Les pays africains désertent la Cour Pénale Internationale…

Que s’est-il passé pour que la Cour Pénale Internationale n’ait plus bonne presse auprès des pays africains qui, l’un après l’autre, commencent à lui tourner le dos? Pourquoi après le Burundi, l’Afrique du Sud et la Gambie d’autres pays africains entendent eux aussi quitter un navire qui semble prendre l’eau de toutes parts?

Si, sur le plan international, l’annonce du retrait du Burundi aurait pu être considérée par certains comme étant une fuite en avant de la part du régime de Bujumbura à propos duquel la CPI avait déjà commencé à enquêter lui imputant notamment les crimes commis en avril 2015 lors de manifestations anti-Nkurunziza réprimées dans le sang, il est à noter qu’à partir du 20 Septembre la pression exercée sur le pays était montée d’un cran à la suite de l’élaboration par des enquêteurs mandatés par l’O.N.U. d’un rapport accablant sur les violations des droits de l’homme au Burundi identifiant même les «criminels» présumés ; une douzaine de personnes proches du pouvoir.

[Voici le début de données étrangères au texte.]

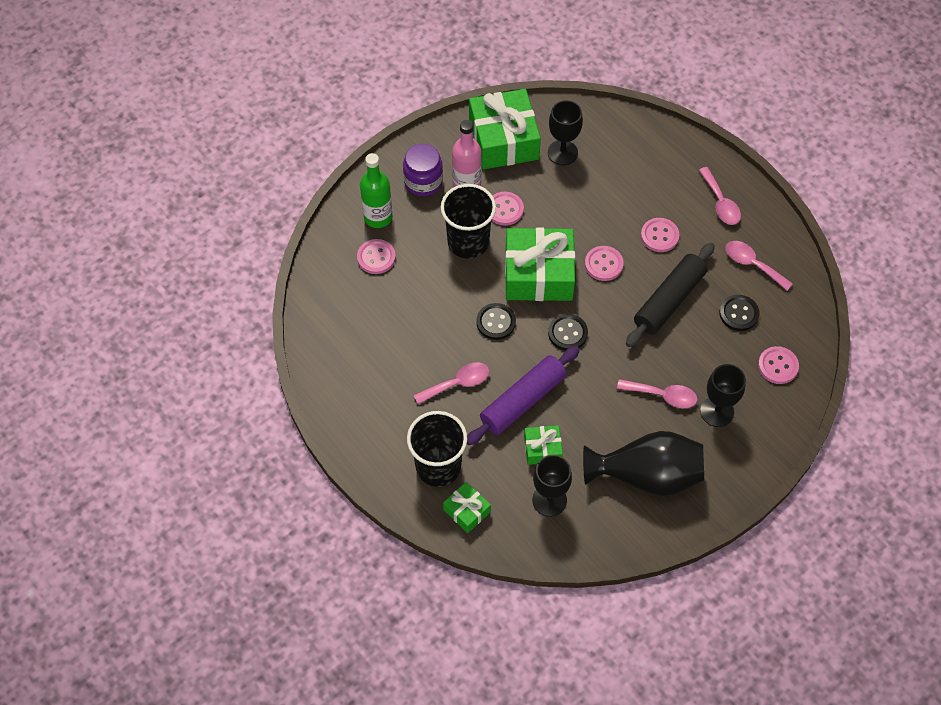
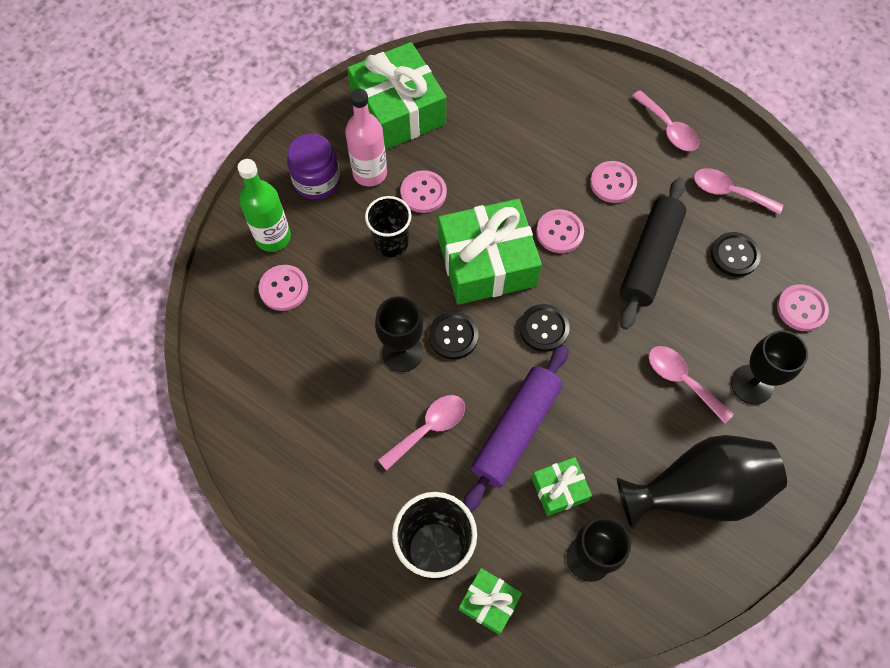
camera: 15 degrees left, 5 degrees up
black cup [441,184,496,259] -> black cup [365,196,411,257], size x0.66
black goblet [548,100,583,165] -> black goblet moved to [375,296,423,372]
pink spoon [617,379,698,408] -> pink spoon turned 135 degrees counterclockwise [649,346,734,424]

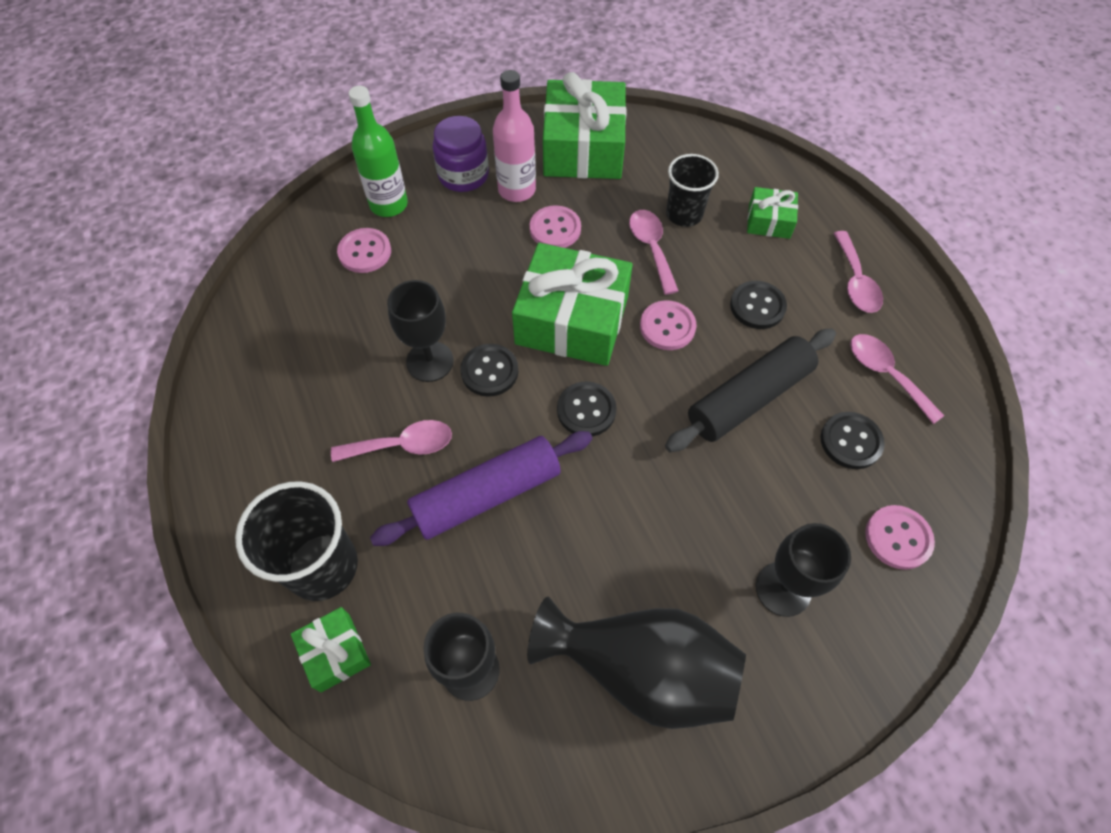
camera: 30 degrees right, 5 degrees down
black cup [365,196,411,257] -> black cup moved to [666,154,719,227]
green gift [532,457,592,516] -> green gift moved to [747,187,798,239]
pink button [590,161,637,203] -> black button [730,281,787,329]
pink spoon [649,346,734,424] -> pink spoon moved to [629,210,679,295]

L’Afrique du Sud, longtemps considérée comme étant l’un des plus actifs soutiens de la Cour sur le continent, avait, quant à elle, manifesté son désir de sortir du Traité de Rome lorsque les autorités du pays avaient refusé d’arrêter le Président soudanais Omar El Béchir venu assister au sommet de l’Union Africaine de Johannesburg malgré l’avis de recherche lancé à son encontre par la CPI pour «génocide, crimes contre l’humanité et crimes de guerre au Darfour». L’Afrique du Sud avait reproché à la Cour Pénale Internationale d’avoir entravé «l’aptitude de l’Afrique du Sud à honorer ses obligations en matière de respect de l’immunité diplomatique». Mais ce n’est pas tout car l’Afrique du Sud, puissance continentale, entend aussi jouer pleinement son rôle dans le continent en s’opposant fermement à l’ingérence des puissances étrangères, notamment européennes et américaines et à leur politique de «deux poids, deux mesures».

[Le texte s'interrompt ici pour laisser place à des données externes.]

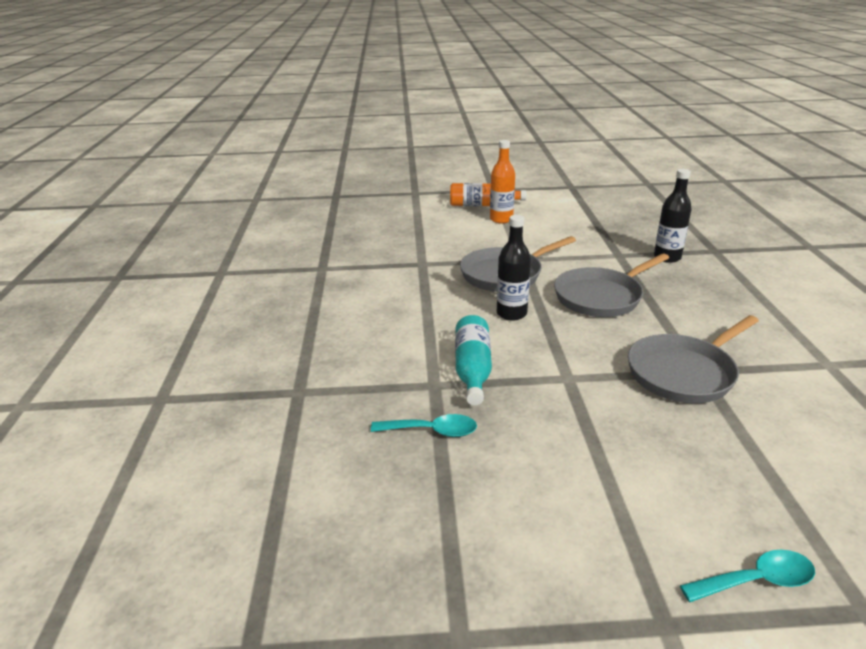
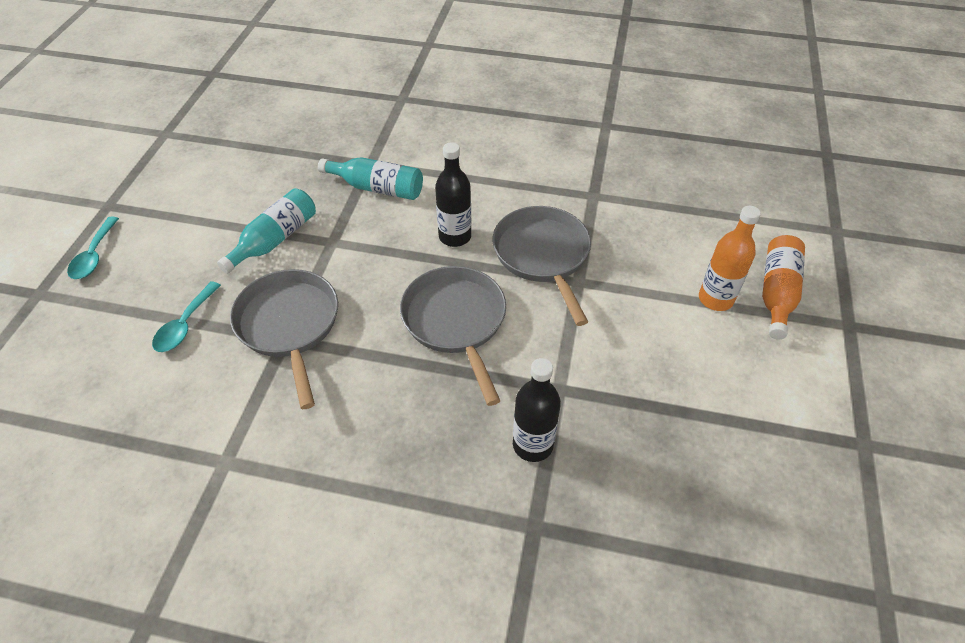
camera: 105 degrees right, 20 degrees up
turquoise spoon [371,414,477,437] -> turquoise spoon moved to [152,281,221,352]
none -> turquoise bottle [217,188,316,274]

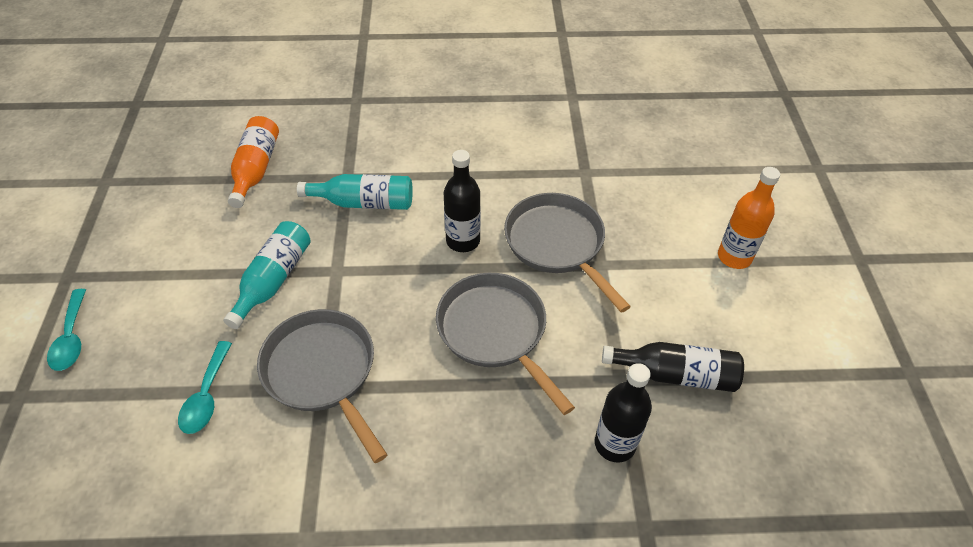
camera: 15 degrees left, 0 degrees up
orange bottle [762,235,805,339] -> orange bottle moved to [228,116,279,208]
none -> black bottle [602,342,744,392]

Et si cette décision marque, néanmoins, un rapprochement évident avec ces grandes puissances que sont la Chine et la Russie et un rééquilibrage global face à la domination occidentale, il ne faut pas oublier que le Président sud-africain Jacob Zuma avait déjà reproché à la Cour Pénale Internationale son incapacité à poursuivre les Etats-Unis lorsqu’ils décidèrent d’attaquer l’Irak sans produire de preuves quant à l’existence d’armes de destruction massive ou encore Israël  pour le massacre des Palestiniens alors même qu’elle s’acharne à diligenter dix enquêtes dans neuf pays dont huit se trouvent en Afrique.

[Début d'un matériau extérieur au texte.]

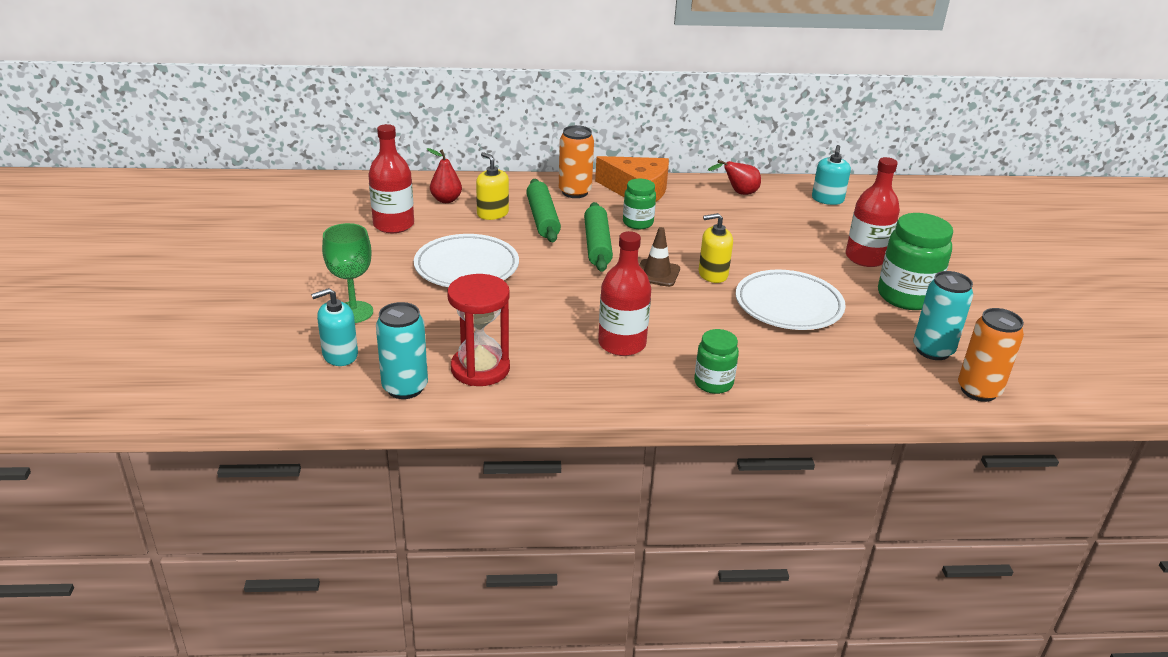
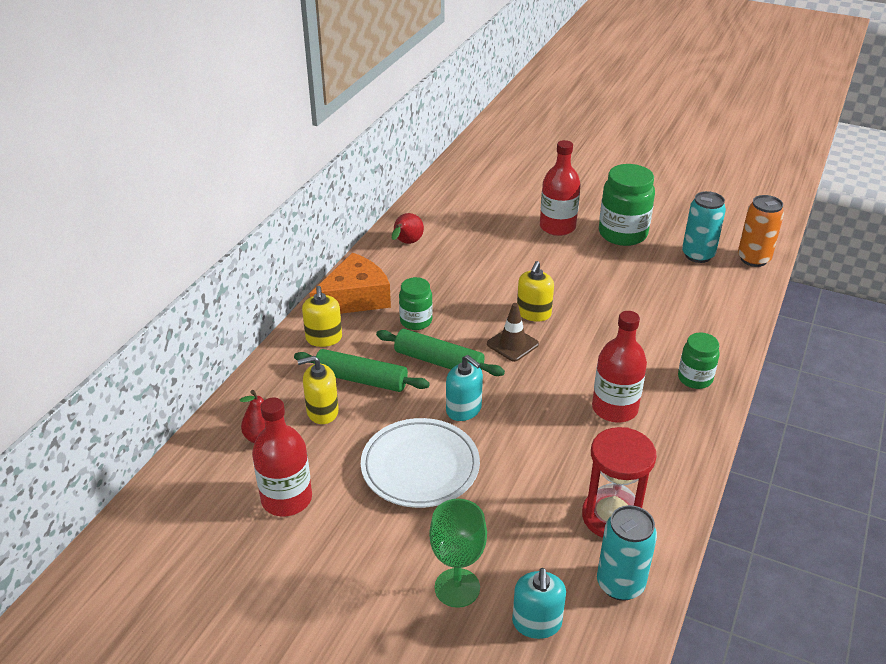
camera: 60 degrees left, 5 degrees up
orange can [559,125,594,198] -> yellow soap dispenser [302,286,342,347]
white plate [736,270,846,330] -> none
turquoise soap dispenser [812,145,851,205] -> turquoise soap dispenser moved to [446,355,483,421]

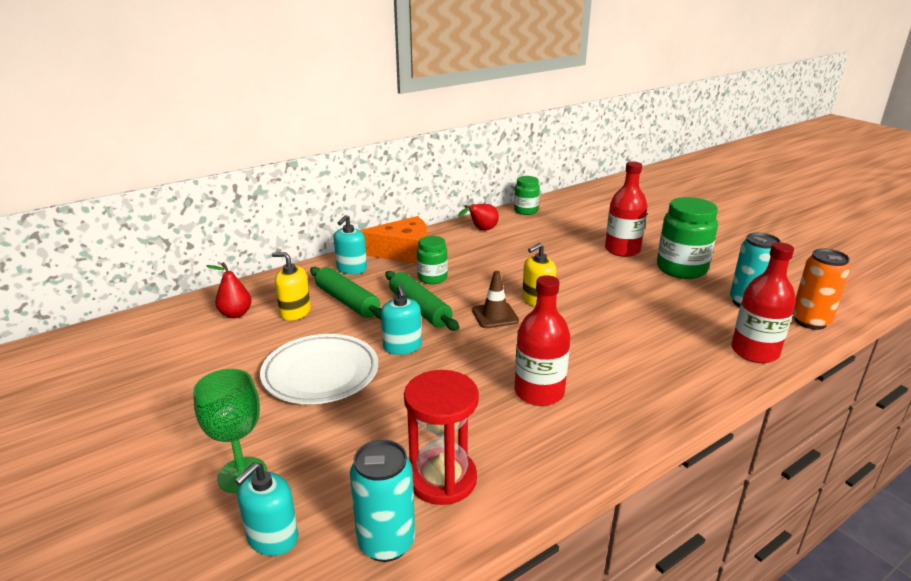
camera: 30 degrees right, 10 degrees down
red bottle [252,398,312,516] -> red bottle moved to [731,242,796,363]
yellow soap dispenser [302,286,342,347] -> turquoise soap dispenser [334,215,367,274]
green jar [678,332,719,389] -> green jar moved to [514,176,540,215]

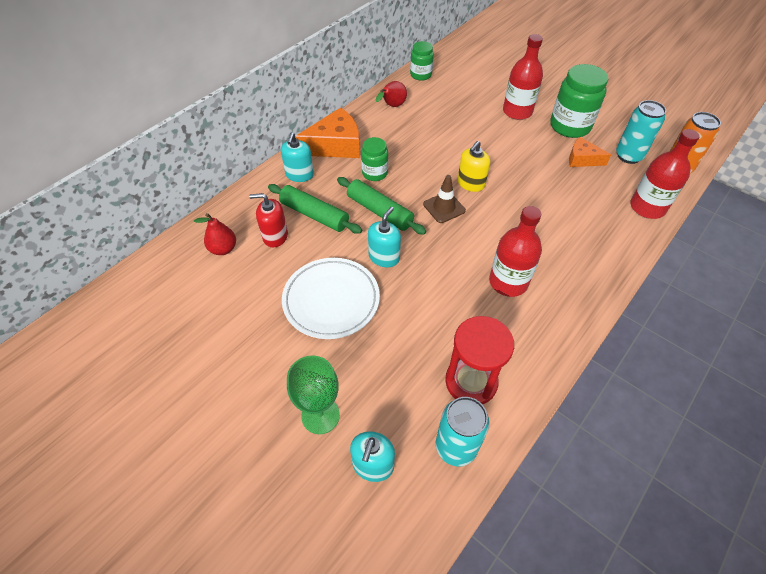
camera: 15 degrees left, 25 degrees up
yellow soap dispenser [272,252,311,320] -> red soap dispenser [249,193,288,247]
turquoise soap dispenser [381,285,422,355] -> turquoise soap dispenser turned 120 degrees counterclockwise [368,207,401,267]
none -> orange cheese [569,137,611,167]

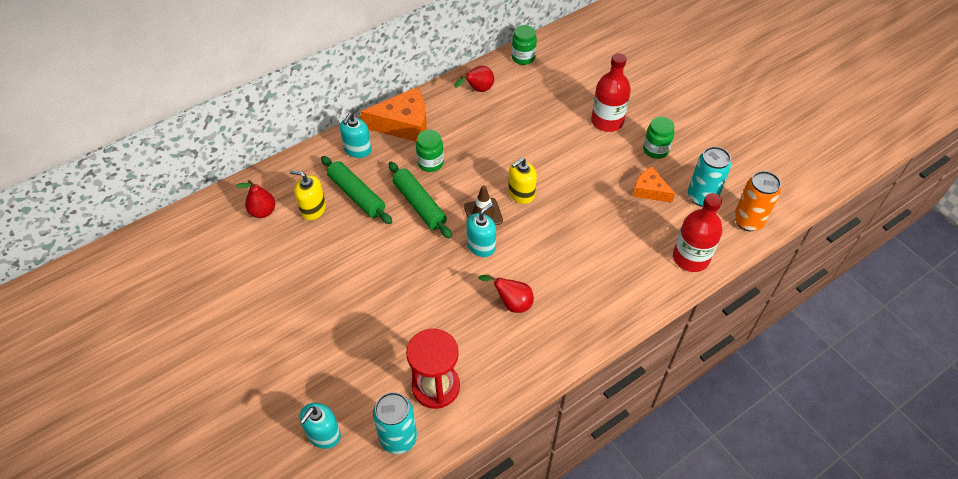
camera: 15 degrees right, 0 degrees up
red soap dispenser [249,193,288,247] -> yellow soap dispenser [290,170,326,220]
white plate [282,258,380,339] -> none
green goblet [287,355,340,434] -> none
turquoise soap dispenser [368,207,401,267] -> turquoise soap dispenser moved to [466,203,496,257]
red bottle [489,206,542,297] -> red pear [478,274,534,313]
green jar [551,64,608,138] -> green jar [643,117,675,159], size x0.58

Enfin, la Gambie se retire de la CPI pour des raisons plus ou moins similaires à celles du Burundi. En effet, parvenu au pouvoir en 1994 à la suite d’un coup d’état -certes sans effusion de sang- le Président Yahya Jammeh a été confirmé dans son poste lors des élections de 1996 puis réélu de manière ininterrompue depuis cette date. Il restera, sans aucun doute, en place pour un cinquième mandat, à l’issue des prochaines élections de Décembre 2016. Mais si le peuple gambien semblerait s’accommoder de cette situation, il n’en est pas de même de la communauté internationale et notamment d’ONG telles Amnesty International qui imputent au pouvoir en place des cas de «disparition forcée» et le fait de museler la presse et de traquer les défenseurs des droits humains.

De son côté, dans le sillage de l’Afrique du Sud, le pouvoir gambien reproche à la CPI sa politique de « deux poids, deux mesures » et dénonce le fait que cette dernière s’acharne à persécuter les dirigeants africains alors qu’elle n’inquiète nullement les dirigeants occidentaux dont au moins une trentaine, selon Banjul, «ont commis des crimes de guerre»

Une crise de confiance semble donc affecter les relations entre la Cour Pénale Internationale et les Pays africains dont les prochains démissionnaires pourraient être l’Ouganda, la Namibie, la Tanzanie et le Kénya.

Disons pour terminer que la rupture avec la CPI parait être aujourd’hui la chose la mieux partagée par les pays africains.